When I change the __forkx code in libc.so.1 like this, the spurious
interrupts are gone (I removed all of my extra TLB flush workarounds
from the kernel):
% more .hg/patches/xvm_32bit_fork_performance
diff --git a/usr/src/lib/libc/i386/sys/forkx.s
b/usr/src/lib/libc/i386/sys/forkx.s
--- a/usr/src/lib/libc/i386/sys/forkx.s
+++ b/usr/src/lib/libc/i386/sys/forkx.s
@@ -48,8 +48,17 @@
pushl $0
pushl %ecx
SYSTRAP_2RVALS(forksys)
+ movl %eax, 4(%esp) /* write something to the stack, this avoids
+ * page faulting twice. Otherwise we fault
+ * on the next "popl" installing a shared RO
+ * page from the parent, and get a COW fault
+ * on the next "movl %ecx, (%esp)" instruction.
+ *
+ * This works around a fork performance problem
+ * in xvm 32-bit PV dom0/domU.
+ */
popl %ecx
- movl %ecx, 0(%esp)
+ movl %ecx, (%esp)
SYSCERROR
testl %edx, %edx
jz 1f /* jump if parent */
Btw, instead of using "movl %eax, 4(%esp)" to write something to the
current
stack page I can also use a read like "movl -4096(%esp), %ecx" so that
there
is another page that prevents destroying the stack leaf page table on the
COW fault.
Both of the above changes avoid destroying and recreating
the leaf page table for the stack VA area.
> > htable.c x86pte_set() does a TLB flush when the old PTE
> > referred to a referenced page, but it doesn''t update the TLB
when
> > an empty PTE was replaced with a new translation:
> >
> > 2090 /*
> ...
> >
> >
> >
> > Btw.
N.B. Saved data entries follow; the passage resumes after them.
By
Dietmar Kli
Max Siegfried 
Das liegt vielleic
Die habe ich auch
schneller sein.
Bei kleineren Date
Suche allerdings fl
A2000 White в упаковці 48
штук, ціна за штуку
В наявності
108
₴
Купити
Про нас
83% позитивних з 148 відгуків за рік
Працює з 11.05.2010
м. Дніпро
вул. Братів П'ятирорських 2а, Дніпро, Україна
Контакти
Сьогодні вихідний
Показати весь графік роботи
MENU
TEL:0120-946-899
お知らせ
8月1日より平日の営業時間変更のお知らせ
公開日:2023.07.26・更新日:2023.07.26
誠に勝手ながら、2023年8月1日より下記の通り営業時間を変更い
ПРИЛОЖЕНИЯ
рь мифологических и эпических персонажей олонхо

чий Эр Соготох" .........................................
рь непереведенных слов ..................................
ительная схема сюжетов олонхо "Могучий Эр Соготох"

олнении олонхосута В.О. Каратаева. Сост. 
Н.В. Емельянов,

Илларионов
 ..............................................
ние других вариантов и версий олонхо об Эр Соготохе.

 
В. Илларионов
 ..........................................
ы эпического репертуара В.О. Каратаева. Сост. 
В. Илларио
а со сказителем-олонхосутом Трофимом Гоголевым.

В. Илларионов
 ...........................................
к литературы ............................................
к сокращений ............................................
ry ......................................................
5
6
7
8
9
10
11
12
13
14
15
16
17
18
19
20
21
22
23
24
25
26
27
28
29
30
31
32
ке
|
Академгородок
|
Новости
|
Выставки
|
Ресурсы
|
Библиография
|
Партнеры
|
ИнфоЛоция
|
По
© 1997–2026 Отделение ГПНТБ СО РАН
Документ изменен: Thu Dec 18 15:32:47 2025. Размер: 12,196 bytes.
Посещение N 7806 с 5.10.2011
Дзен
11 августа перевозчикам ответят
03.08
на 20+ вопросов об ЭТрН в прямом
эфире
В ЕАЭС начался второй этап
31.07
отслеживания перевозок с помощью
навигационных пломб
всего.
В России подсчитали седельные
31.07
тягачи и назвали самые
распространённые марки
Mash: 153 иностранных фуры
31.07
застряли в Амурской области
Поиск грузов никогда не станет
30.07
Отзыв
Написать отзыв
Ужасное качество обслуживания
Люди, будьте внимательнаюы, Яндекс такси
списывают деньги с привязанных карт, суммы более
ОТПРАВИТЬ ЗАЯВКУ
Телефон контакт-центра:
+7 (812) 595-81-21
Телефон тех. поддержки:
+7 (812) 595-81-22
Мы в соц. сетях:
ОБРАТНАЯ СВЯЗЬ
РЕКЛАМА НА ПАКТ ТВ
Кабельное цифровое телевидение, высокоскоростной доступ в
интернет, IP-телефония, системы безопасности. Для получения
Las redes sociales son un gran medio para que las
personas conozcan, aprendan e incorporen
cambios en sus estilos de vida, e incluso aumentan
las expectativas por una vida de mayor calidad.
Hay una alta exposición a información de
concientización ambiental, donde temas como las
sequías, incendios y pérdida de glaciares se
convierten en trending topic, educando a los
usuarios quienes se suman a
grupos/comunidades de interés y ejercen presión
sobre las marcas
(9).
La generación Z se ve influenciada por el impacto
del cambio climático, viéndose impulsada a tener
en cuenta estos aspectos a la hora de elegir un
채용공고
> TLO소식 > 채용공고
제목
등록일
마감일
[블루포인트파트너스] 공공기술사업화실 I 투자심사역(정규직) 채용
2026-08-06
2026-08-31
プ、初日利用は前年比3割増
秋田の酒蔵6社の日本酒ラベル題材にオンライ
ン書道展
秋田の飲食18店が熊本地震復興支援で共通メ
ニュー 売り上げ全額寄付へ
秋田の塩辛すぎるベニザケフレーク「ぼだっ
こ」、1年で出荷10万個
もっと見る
I''ve been experimenting with this change to
x86pte_set()
> > (lines 2103 ... 2111 added):
> >
> > 2090 /*
> ...
> > 2111 #endif
> >
> >
> > With xpv_page_fault_hack := 0 I get the original code.
> >
> > With xpv_page_fault_hack := 2 I try to do an INVALPG on the
> > new installed translation. But that hasn''t fixed the
issue...
> >
> > But with xpv_page_fault_hack := 1 the entire TLB gets flushed
> > when installing new stack pages, and now:
>
> That would confirm a bug in Xen.. both xen_flush_tlb() and xen_flush_va()
> should have identical behavior here - and shouldn''t be necessary
either.
>
> >
> > 1. the libMicro-0.4.0 fork_100 test runs ~ 30x faster in a 32-bit PV
> > domU !!
> > 800 seconds -> 28 seconds
> > 2 ./boot/solaris/bin/create_ramdisk runs ~ 4x faster in a 32-bit PV
domU !
> > 2 minutes -> 36 seconds
> >
> >
> > So it seems that there is an issue with the TLB in 32-bit xVM PV
doms...
>
> The bug is probably in TLB flushing management in the Xen code itself.
> I know they''ve said in the past that they do all kinds of very
crafty
> optimizations to avoid unnecessary invalidates in the hypervisor.
They do seem to defer flushing the whole TLB, the DOP_FLUSH_TLB /
queue_deferred_ops() stuff in xen.hg/xen/mm.c
INVLPG isn''t deferred, as far as I understand it.
> I suspect they''ve got a bug.
It seems the problem is that the mmu does not notice that the leaf page
table for the stack got replaced, and is looking at old cached page table
data, or something like that. Flushing the whole TLB by a %CR3 write
works around the problem.
Otherwise I seem to be getting spurious page faults in a loop until a
process switch happens, which will install a new %CR3 mmu VA/PA
translation table and breaks the loop.